最高に賢いな、誰が書いたんだ?と思って調べたら原作者だった。

 

・「シャイニング」について

娘と一緒に見に行ったら、シャイニングが始まっちゃって、娘がめっちゃおびえてた、どうしてくれるんだ!!

 

それはそれとして、あの、シャイニングのホテル、そして、フィルムの感じがそのまま再現されている感じ、本当にすごいと思った。

ホテルでエイチが、全裸の美女に迫られて、なんとなく釣られているのが理解できなかったんだけど、これもなんとなくこれが理由かな?ということが原作に書かれていたので、みんなもゲームウォーズ読もうね。

 

ウルトラマンについて

原作だと、ラストはウルトラマンvsメカゴジラ(機龍)なんですよ!!すごくないですか?!

宇宙人vs対ゴジラ兵器ですよ!

これはこれで見たい。

 

・じゃあ、結局なんだったんだろう

この映画は、21世紀の技術で作った1980年代の映画だと思う。

デロリアンが出てくるし。

エンターテインメントにある意味徹した作品で、強いメッセージを持っているものではないんだろうな。

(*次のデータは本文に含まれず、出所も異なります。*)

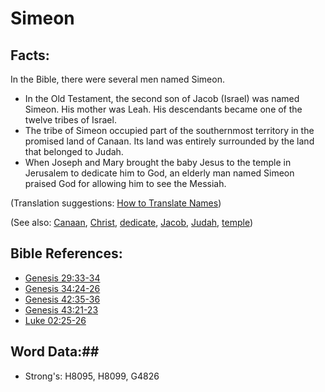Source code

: # Simeon #

## Facts: ##

In the Bible, there were several men named Simeon.

* In the Old Testament, the second son of Jacob (Israel) was named Simeon. His mother was Leah. His descendants became one of the twelve tribes of Israel.
* The tribe of Simeon occupied part of the southernmost territory in the promised land of Canaan. Its land was entirely surrounded by the land that belonged to Judah.
* When Joseph and Mary brought the baby Jesus to the temple in Jerusalem to dedicate him to God, an elderly man named Simeon praised God for allowing him to see the Messiah.

(Translation suggestions: [How to Translate Names](rc://en/ta/man/translate/translate-names))

(See also: [Canaan](canaan.md), [Christ](../kt/christ.md), [dedicate](../other/dedicate.md), [Jacob](jacob.md), [Judah](judah.md), [temple](../kt/temple.md))

## Bible References: ##

* [Genesis 29:33-34](rc://en/tn/help/gen/29/33)
* [Genesis 34:24-26](rc://en/tn/help/gen/34/24)
* [Genesis 42:35-36](rc://en/tn/help/gen/42/35)
* [Genesis 43:21-23](rc://en/tn/help/gen/43/21)
* [Luke 02:25-26](rc://en/tn/help/luk/02/25)

## Word Data:##

* Strong's: H8095, H8099, G4826
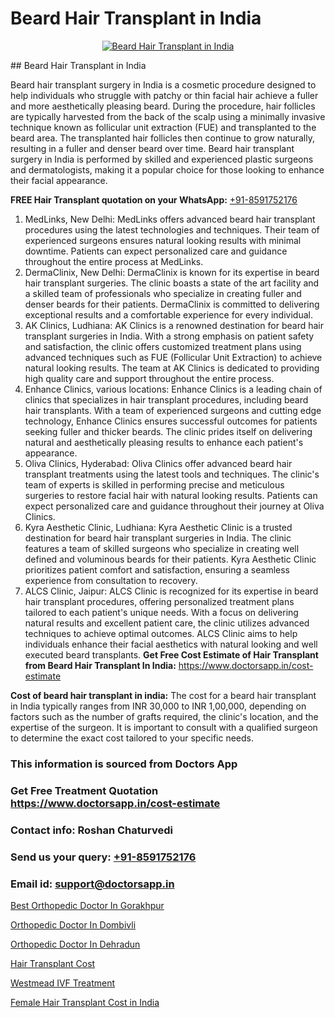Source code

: # Beard Hair Transplant in India

<p align="center">
  <a href="https://doctorsapp.co.in/uploads/treatment_image/Finding%20the%20best%20hair%20clinic.jpg">
    <img src="https://doctorsapp.co.in/treatment/hair-transplant" alt="Beard Hair Transplant in India">
  </a>
</p>
## Beard Hair Transplant in India

Beard hair transplant surgery in India is a cosmetic procedure designed to help individuals who struggle with patchy or thin facial hair achieve a fuller and more aesthetically pleasing beard. During the procedure, hair follicles are typically harvested from the back of the scalp using a minimally invasive technique known as follicular unit extraction (FUE) and transplanted to the beard area. The transplanted hair follicles then continue to grow naturally, resulting in a fuller and denser beard over time. Beard hair transplant surgery in India is performed by skilled and experienced plastic surgeons and dermatologists, making it a popular choice for those looking to enhance their facial appearance.

**FREE Hair Transplant quotation on your WhatsApp:**  [+91-8591752176](https://api.whatsapp.com/send?phone=8591752176)

1) MedLinks, New Delhi: MedLinks offers advanced beard hair transplant procedures using the latest technologies and techniques. Their team of experienced surgeons ensures natural looking results with minimal downtime. Patients can expect personalized care and guidance throughout the entire process at MedLinks.
2) DermaClinix, New Delhi: DermaClinix is known for its expertise in beard hair transplant surgeries. The clinic boasts a state of the art facility and a skilled team of professionals who specialize in creating fuller and denser beards for their patients. DermaClinix is committed to delivering exceptional results and a comfortable experience for every individual.
3) AK Clinics, Ludhiana: AK Clinics is a renowned destination for beard hair transplant surgeries in India. With a strong emphasis on patient safety and satisfaction, the clinic offers customized treatment plans using advanced techniques such as FUE (Follicular Unit Extraction) to achieve natural looking results. The team at AK Clinics is dedicated to providing high quality care and support throughout the entire process.
4) Enhance Clinics, various locations: Enhance Clinics is a leading chain of clinics that specializes in hair transplant procedures, including beard hair transplants. With a team of experienced surgeons and cutting edge technology, Enhance Clinics ensures successful outcomes for patients seeking fuller and thicker beards. The clinic prides itself on delivering natural and aesthetically pleasing results to enhance each patient's appearance.
5) Oliva Clinics, Hyderabad: Oliva Clinics offer advanced beard hair transplant treatments using the latest tools and techniques. The clinic's team of experts is skilled in performing precise and meticulous surgeries to restore facial hair with natural looking results. Patients can expect personalized care and guidance throughout their journey at Oliva Clinics.
6) Kyra Aesthetic Clinic, Ludhiana: Kyra Aesthetic Clinic is a trusted destination for beard hair transplant surgeries in India. The clinic features a team of skilled surgeons who specialize in creating well defined and voluminous beards for their patients. Kyra Aesthetic Clinic prioritizes patient comfort and satisfaction, ensuring a seamless experience from consultation to recovery.
7) ALCS Clinic, Jaipur: ALCS Clinic is recognized for its expertise in beard hair transplant procedures, offering personalized treatment plans tailored to each patient's unique needs. With a focus on delivering natural results and excellent patient care, the clinic utilizes advanced techniques to achieve optimal outcomes. ALCS Clinic aims to help individuals enhance their facial aesthetics with natural looking and well executed beard transplants.
**Get Free Cost Estimate of Hair Transplant from Beard Hair Transplant In India:** https://www.doctorsapp.in/cost-estimate

**Cost of beard hair transplant in india:**
The cost for a beard hair transplant in India typically ranges from INR 30,000 to INR 1,00,000, depending on factors such as the number of grafts required, the clinic's location, and the expertise of the surgeon. It is important to consult with a qualified surgeon to determine the exact cost tailored to your specific needs.

### This information is sourced from Doctors App 
### Get Free Treatment Quotation https://www.doctorsapp.in/cost-estimate
### Contact info: Roshan Chaturvedi 
### Send us your query: [+91-8591752176](https://api.whatsapp.com/send?phone=8591752176) 
### Email id: support@doctorsapp.in

[Best Orthopedic Doctor In Gorakhpur](https://www.linkedin.com/pulse/best-orthopedic-doctor-gorakhpur-knee-replacement-treatment-ufmqe?trackingId=h5iGI8QDYvjMxGvBnO%2BWDg%3D%3D&lipi=urn%3Ali%3Apage%3Ad_flagship3_company_admin%3B%2FMzkEXxJRqGf2zEVBOlEsA%3D%3D)

[Orthopedic Doctor In Dombivli](https://www.linkedin.com/pulse/orthopedic-doctor-dombivli-doctorsappin-haeic?trackingId=hqbku%2Fv6r28ILrODg%2FQ0QA%3D%3D&lipi=urn%3Ali%3Apage%3Ad_flagship3_company_admin%3BcTUR6naWQkWjeA%2BR15noZQ%3D%3D)

[Orthopedic Doctor In Dehradun](https://medium.com/@vimalrana22/orthopedic-doctor-in-dehradun-a6c0bcc6ead0)

[Hair Transplant Cost](https://medium.com/@devenderrathi97/hair-transplant-cost-559da33a62f0)

[Westmead IVF Treatment](https://doctors-apps.github.io/doctorsapp/westmead-ivf-treatment)

[Female Hair Transplant Cost in India](https://doctors-apps.github.io/doctorsapp/female-hair-transplant-cost-in-india)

しかし、作品の底に流れているのは、80年代への懐古であり、リスペクトであり、そして、自分が好きなものをみんなにも好きになってほしいというハリデーないし、原作者の気持ちだったんだろうなと思う。

 

この原作も作品も、俺の考えた最強のゲーム機についてだらだらと妄想を垂れ流しているにすぎないが、しかし、たくさんの好きな何かに出会えるとしたら、

やはり1000兆点つけないとならん映画なのではないかと思う。